A good place to start would be to recognize the Hit Squads they have roaming around within the United States looking for Falun Gong. THAT is what should give ole "Expatriate" something to really think about, notwithstanding his apparent unconcern as China, almost without effort, swallows up his old haunt of Panama whole...
I believe Nixon was just one of the many tools used to move the process along...
The Council on Foreign Relations whose entire existance is for the sole purpose of destroying International Sovereign borders and elevating the 'elite' to run the world has been behind this since about 1913...
All of Bush's Cabinet Members are members of the CFR as well as most of the leaders in the entire administration as well as many members of the Senate and House...Supreme Court...
I mean, look at how many Clinton appointees were left in position when he took over...They have a common interest which exceeds the interest of just one country, the U.S.A...
I don't know that we could turn back the clock...Just look how many one-worlders there are here on FR...

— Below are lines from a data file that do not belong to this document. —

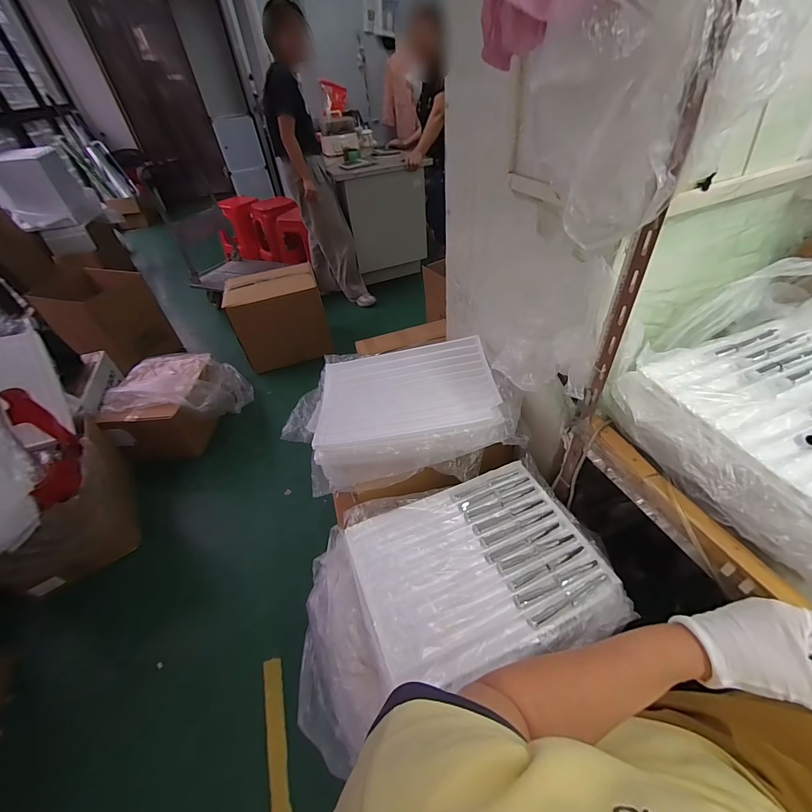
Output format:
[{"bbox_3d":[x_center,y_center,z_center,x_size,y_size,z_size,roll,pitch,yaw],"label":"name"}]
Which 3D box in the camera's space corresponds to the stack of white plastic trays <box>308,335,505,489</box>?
[{"bbox_3d":[-0.005,-0.005,0.891,0.430,0.110,0.325,-7,43,-1],"label":"stack of white plastic trays"}]

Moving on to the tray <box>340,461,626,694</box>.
[{"bbox_3d":[0.128,0.287,0.675,0.409,0.031,0.322,-18,44,-12],"label":"tray"}]

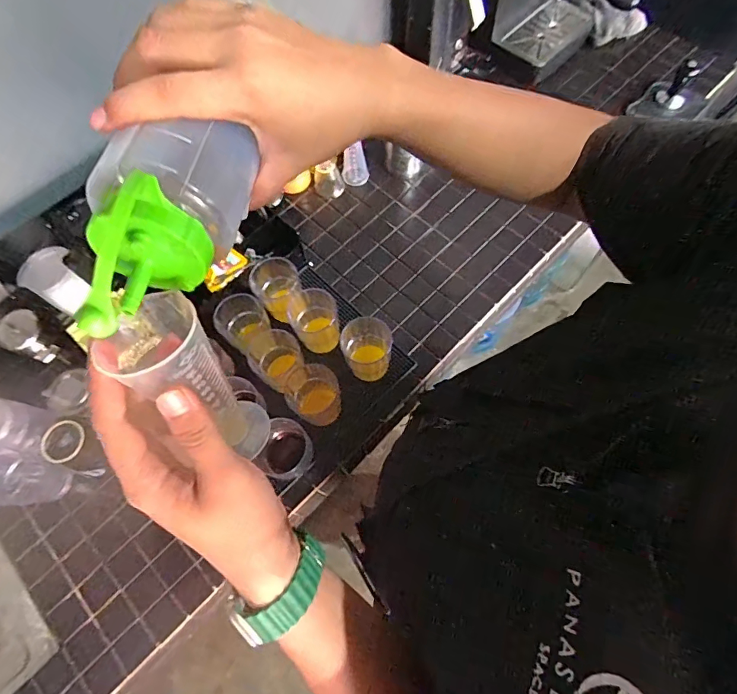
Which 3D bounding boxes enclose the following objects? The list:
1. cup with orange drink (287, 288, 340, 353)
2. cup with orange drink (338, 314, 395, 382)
[{"bbox_3d":[-0.093,-0.046,0.731,0.080,0.090,0.083,-1,67,2],"label":"cup with orange drink"},{"bbox_3d":[-0.002,0.004,0.722,0.079,0.107,0.089,-4,67,1],"label":"cup with orange drink"}]

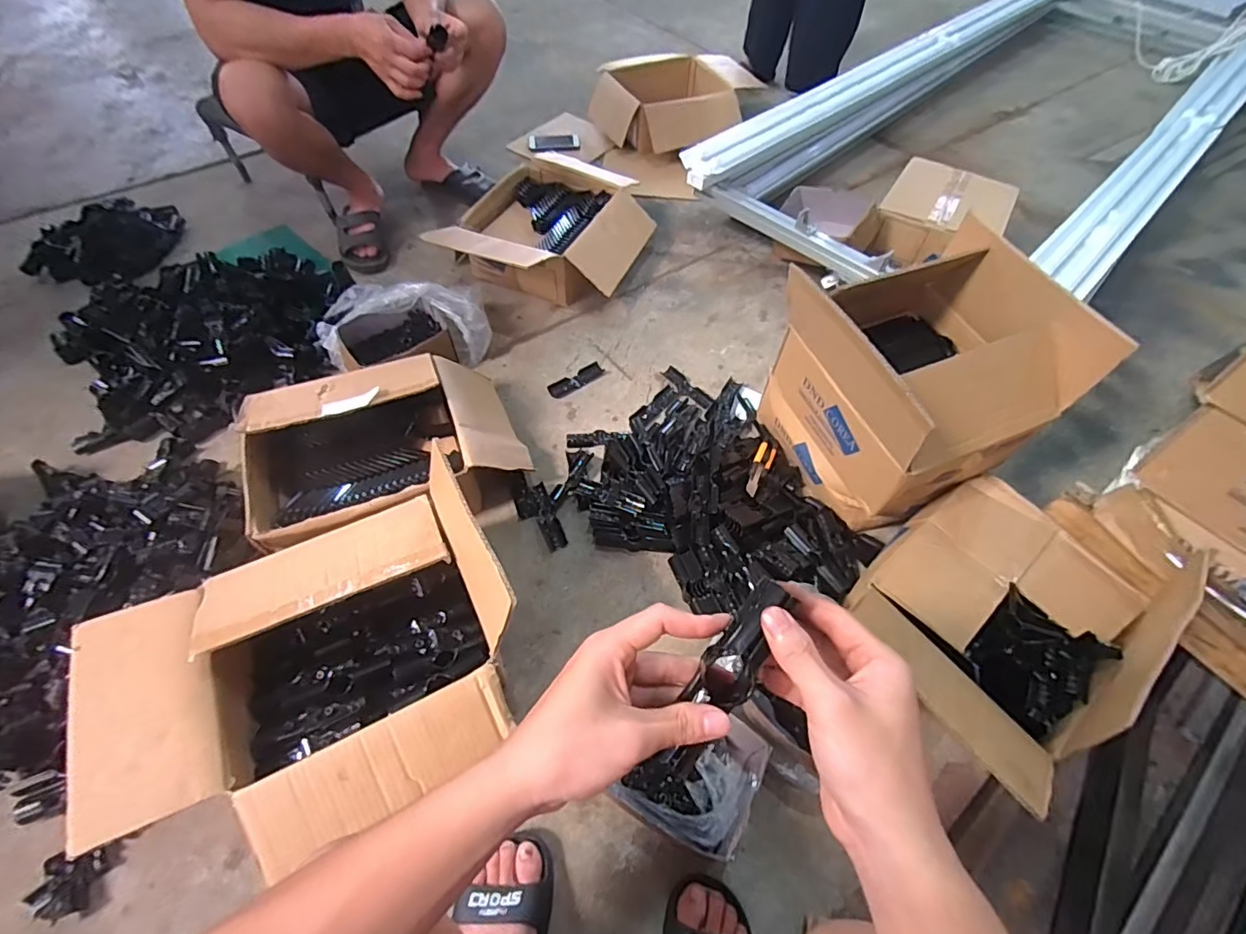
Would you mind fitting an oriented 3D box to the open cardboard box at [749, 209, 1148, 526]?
[{"bbox_3d":[0.442,-0.116,0.886,0.319,0.379,0.315,-18,59,-14],"label":"open cardboard box"}]

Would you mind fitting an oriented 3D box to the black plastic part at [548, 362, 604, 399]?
[{"bbox_3d":[-0.097,-0.185,1.144,0.133,0.011,0.040,-38,64,-23],"label":"black plastic part"}]

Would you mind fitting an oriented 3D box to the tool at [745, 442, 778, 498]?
[{"bbox_3d":[0.243,0.003,0.956,0.032,0.020,0.143,21,42,13],"label":"tool"}]

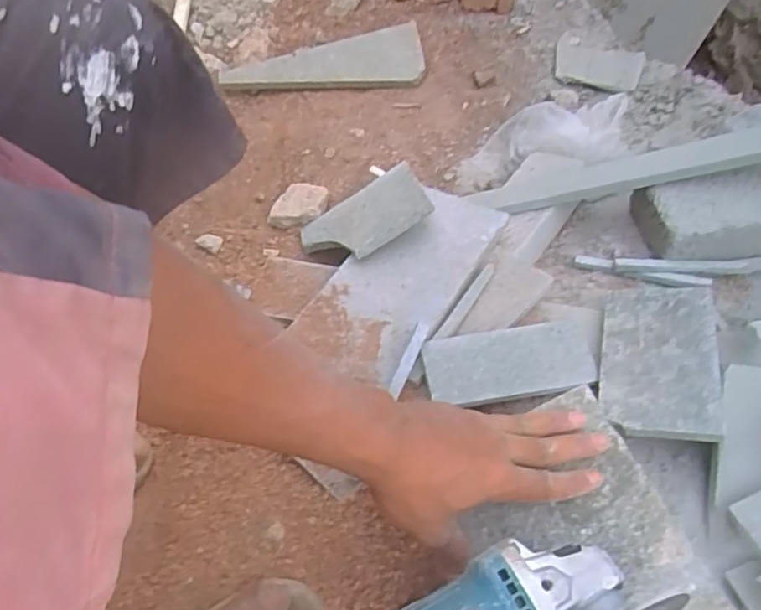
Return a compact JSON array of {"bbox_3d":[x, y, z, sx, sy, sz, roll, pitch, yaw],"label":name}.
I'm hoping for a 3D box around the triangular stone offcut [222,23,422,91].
[{"bbox_3d":[-0.079,-0.345,0.897,0.293,0.016,0.092,-15,75,-10],"label":"triangular stone offcut"}]

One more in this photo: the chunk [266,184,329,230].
[{"bbox_3d":[-0.099,-0.121,0.756,0.061,0.022,0.061,12,55,5],"label":"chunk"}]

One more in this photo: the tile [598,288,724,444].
[{"bbox_3d":[0.244,0.046,0.543,0.094,0.006,0.150,0,53,26],"label":"tile"}]

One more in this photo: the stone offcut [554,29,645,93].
[{"bbox_3d":[0.317,-0.353,0.904,0.124,0.018,0.093,18,63,10],"label":"stone offcut"}]

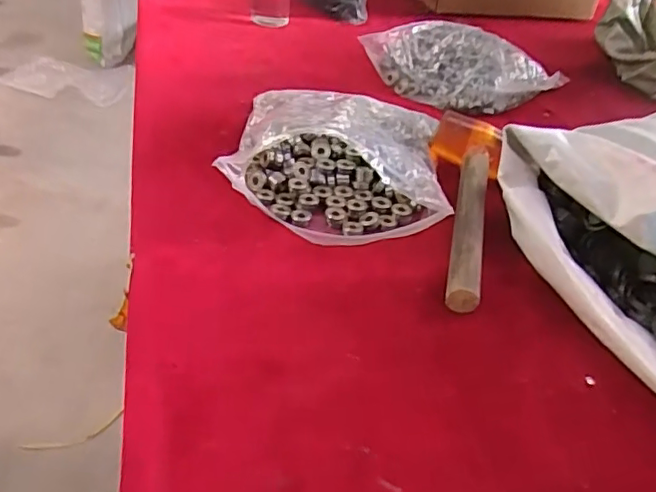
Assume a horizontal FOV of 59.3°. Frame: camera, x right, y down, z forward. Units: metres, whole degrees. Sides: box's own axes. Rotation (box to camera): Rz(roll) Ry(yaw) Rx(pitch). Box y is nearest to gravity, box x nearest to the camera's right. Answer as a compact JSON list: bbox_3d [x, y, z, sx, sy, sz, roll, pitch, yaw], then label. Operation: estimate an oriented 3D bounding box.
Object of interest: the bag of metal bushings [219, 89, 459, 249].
[{"bbox_3d":[0.014,-0.116,0.655,0.227,0.104,0.247,5,37,-1],"label":"bag of metal bushings"}]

General Chi Haotian, Former Defense Minister, Head of the PLA, put it rather plainly just last year how much they scorn this U.S. day dream:
"One time, some Americans came to visit and tried to convince us that the relationship between China and United States is one of interdependence. Comrade Xiaoping replied in a polite manner: Go tell your government, China and the United States do not have such a relationship that is interdependent and mutually reliant.Actually, Comrade Xiaoping was being too polite, he could have been more frank, The relationship between China and United States is one of a life-and-death struggle. Of course, right now it is not the time to openly break up with them yet. Our reform and opening to the outside world still rely on their capital and technology, we still need America. "
Thanks for the ping!
Ping.
Forget "ideology" ... I say look for offshore bank accounts if you want to find the motivation here.
Verry well-put. Nixon foolishly assumed that he could play the Soviet Union and China against each other and that the U.S. could never lose control of the situation.
Even Napolean knew better than to wake the sleeping dragon.